Commentando i dati, il Tdm ha affermato che, “Ci troviamo di fronte ad un ‘federalismo cristallizzato’: le difficoltà da noi denunciate qualche anno fa sono diventate una realtà stabile e che si ripete nel tempo. E’ evidente che in questo sistema, del tutto autoreferenziale, le Regioni da sole non ce la facciano. Ma per fare sì che non ci sia una sola ricetta, vale a dire taglio delle prestazioni e dei servizi ispirato a sole valutazioni economiche, è necessario individuare soluzioni attraverso il confronto con i cittadini e basandosi su due assi che consideriamo imprescindibili: sostenibilità e universalità del servizio”.

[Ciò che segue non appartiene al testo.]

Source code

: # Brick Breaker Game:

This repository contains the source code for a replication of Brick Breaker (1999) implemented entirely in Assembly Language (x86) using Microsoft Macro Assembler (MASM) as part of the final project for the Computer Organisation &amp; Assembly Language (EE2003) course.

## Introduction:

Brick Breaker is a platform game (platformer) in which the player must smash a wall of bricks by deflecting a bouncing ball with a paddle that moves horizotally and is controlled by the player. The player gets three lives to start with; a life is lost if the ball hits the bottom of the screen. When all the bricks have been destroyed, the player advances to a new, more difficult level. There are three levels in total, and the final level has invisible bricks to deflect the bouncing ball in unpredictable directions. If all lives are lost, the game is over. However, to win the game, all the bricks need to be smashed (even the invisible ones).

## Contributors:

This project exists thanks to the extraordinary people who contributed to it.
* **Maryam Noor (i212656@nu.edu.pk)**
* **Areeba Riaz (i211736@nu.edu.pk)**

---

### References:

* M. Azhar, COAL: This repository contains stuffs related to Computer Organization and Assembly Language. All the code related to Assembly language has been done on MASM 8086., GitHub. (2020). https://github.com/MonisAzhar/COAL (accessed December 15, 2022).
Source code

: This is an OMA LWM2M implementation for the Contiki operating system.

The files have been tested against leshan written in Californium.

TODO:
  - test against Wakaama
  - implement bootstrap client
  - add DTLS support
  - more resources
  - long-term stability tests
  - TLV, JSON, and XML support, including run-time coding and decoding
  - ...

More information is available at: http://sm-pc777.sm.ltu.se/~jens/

Sintetizzando i risultati dello studio, il coordinatore nazionale del Tribunale per i diritti del malato di Cittadinanzattiva, Francesca Moccia, afferma, “Il federalismo è troppo spesso utilizzato come un alibi. Le differenze strutturali esistenti tra le Regioni sono state di fatto legittimate,giustificandole come inevitabili”.
Esempio lampante di ciò, sono le liste d’attesa che i cittadini devono affrontare per accedere alle cure. Secondo il rapporto, l’istituzione dei centri unici di prenotazione (Cup regionali), i quali avrebbero dovuto semplificare il rapporto tra la sanità e i cittadini, per alcune Regioni italine sono ancora un miraggio. Infatti sette Regioni, dal Veneto alla Calabria, risultano inadempienti.
Continua il rapporto, “ le Regioni si differenzino anche per il numero di prestazioni per le quali hanno stabilito tempi massimi d'attesa - dalle 125 del Piemonte alle note negative di Abruzzo, Calabria, Marche, Puglia, Sardegna, Toscana e Umbria che ne hanno definito soltanto 33 -, per non parlare dei piani regionali di contenimento dei tempi d'attesa: in stand by risultano ancora Calabria, Lazio, Basilicata, Piemonte e Sicilia. Insomma, il Sud stenta più del Nord. Anche sul piano delle strade alternative offerte al cittadino se si sforano i tempi massimi: nel Meridione non ci sono sbocchi se il sistema si rivela inefficiente”.
Purtroppo, nonostante il fatto che il legislatore abbia stabilito che i Livelli essenziali di assistenza (LEA) debbano essere uniformi sul territorio nazionale, questa è una condizione necessaria ma non sufficiente a garantire ai cittadini uguaglianza ed equità nell’offerta delle prestazioni sanitarie.
Per questo non stupiscono molto i dati del suddetto rapporto, ma occorre prevenire affinchè il divario tra le Regioni e, nello specifico, tra Nord e Sud, non diventi incolmabile.